Dr. Wheat and his colleagues have developed a software system to automatically calculate the proportions of the buffers for a given pH. The simple implementation of this function is based on calculations from the pKa. This software algorithm simplifies the development and routine execution of bioseparation methods.
“The platform, known as Auto Blend Plus Technology, provides accurate, automated pH control for chromatographic mobile phases. The algorithms are designed to compensate for ionic strength effects on pH.”
These functions, although relatively straightforward, are extremely powerful. Dr. Wheat’s team has been able to separate mixtures of monoclonal antibodies, which differ in relatively subtle properties, including their amino acid sequences and secondary modifications.

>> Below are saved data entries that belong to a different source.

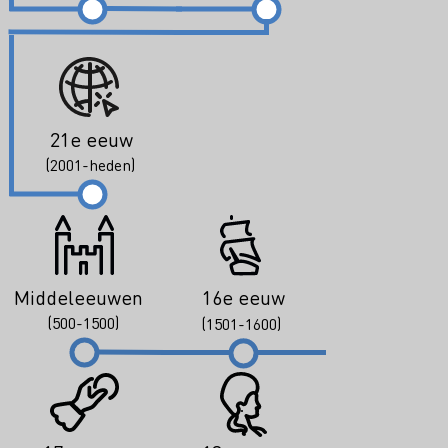
21e eeuw
(2001-heden)
Middeleeuwen
16e eeuw
(500-1500)
(1501-1600)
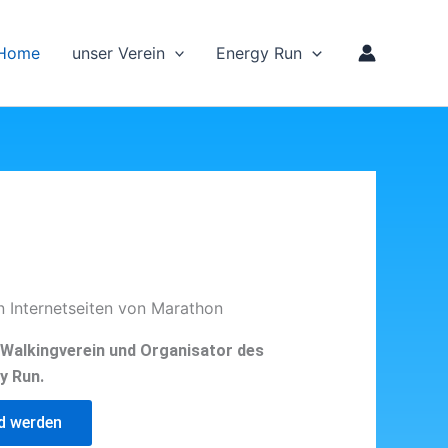
Home
unser Verein
Energy Run
n Internetseiten von Marathon
d Walkingverein und Organisator des
y Run.
ed werden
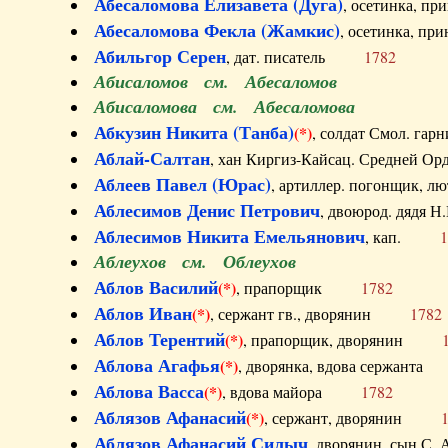
Абесаломова Елизавета (Дуга)
, осетинка, п
Абесаломова Фекла (Жамкис)
, осетинка, пр
Абильгор Серен
, дат. писатель
1782
Абисаломов см. Абесаломов
Абисаломова см. Абесаломова
Абкузин Никита (Танба)
(*)
, солдат Смол. г
Аблай-Салтан
, хан Киргиз-Кайсац. Средне
Аблеев Павел (Юрас)
, артиллер. погонщик,
Аблесимов Денис Петрович
, двоюрод. дяд
Аблесимов Никита Емельянович
, кап.
1
Аблеухов см. Облеухов
Аблов Василий
(*)
, прапорщик
1782
Аблов Иван
(*)
, сержант гв., дворянин
1782
Аблов Терентий
(*)
, прапорщик, дворянин
Аблова Агафья
(*)
, дворянка, вдова сержан
Аблова Васса
(*)
, вдова майора
1782
Аблязов Афанасий
(*)
, сержант, дворянин
Аблязов Афанасий Силыч
, дворянин, сын 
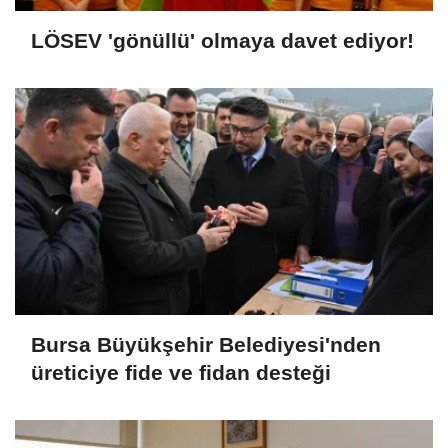
LÖSEV 'gönüllü' olmaya davet ediyor!
Bursa Büyükşehir Belediyesi'nden
üreticiye fide ve fidan desteği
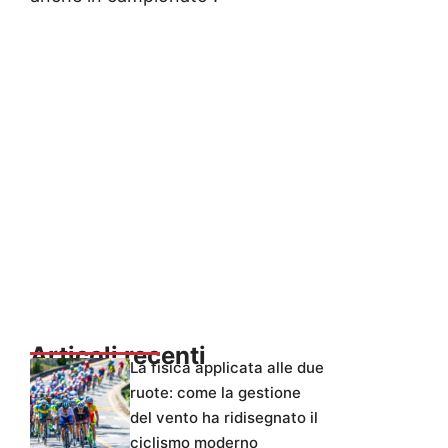
Articoli recenti
La fisica applicata alle due
ruote: come la gestione
del vento ha ridisegnato il
ciclismo moderno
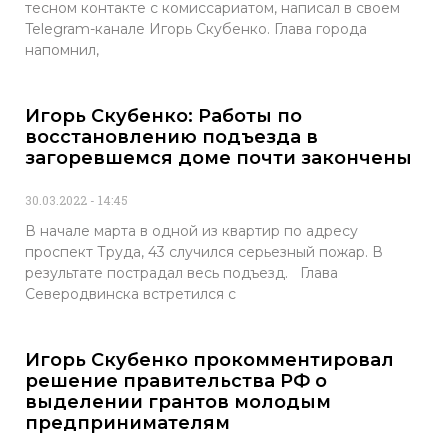
тесном контакте с комиссариатом, написал в своем
Telegram-канале Игорь Скубенко. Глава города
напомнил,
Игорь Скубенко: Работы по
восстановлению подъезда в
загоревшемся доме почти закончены
30.03.2022
14:45
В начале марта в одной из квартир по адресу
проспект Труда, 43 случился серьезный пожар. В
результате пострадал весь подъезд. Глава
Северодвинска встретился с
Игорь Скубенко прокомментировал
решение правительства РФ о
выделении грантов молодым
предпринимателям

“We are able to identify a specific monoclonal antibody from a panel and say which of these 10 antibodies in a mixture we have isolated, based on retention time,” Dr. Wheat said. “While I can’t separate every antibody mixture, by manipulating the pH I can get a separation of just about all of them if I pick the right 10.”
The Auto Blend Plus Technology is not a clinical tool at this point, but it has numerous applications in biopharmaceutical quality control and will no doubt be of interest to R&D pharma groups. “We have been focusing on this technology for a long time and I am happy to see it progressing to this level.”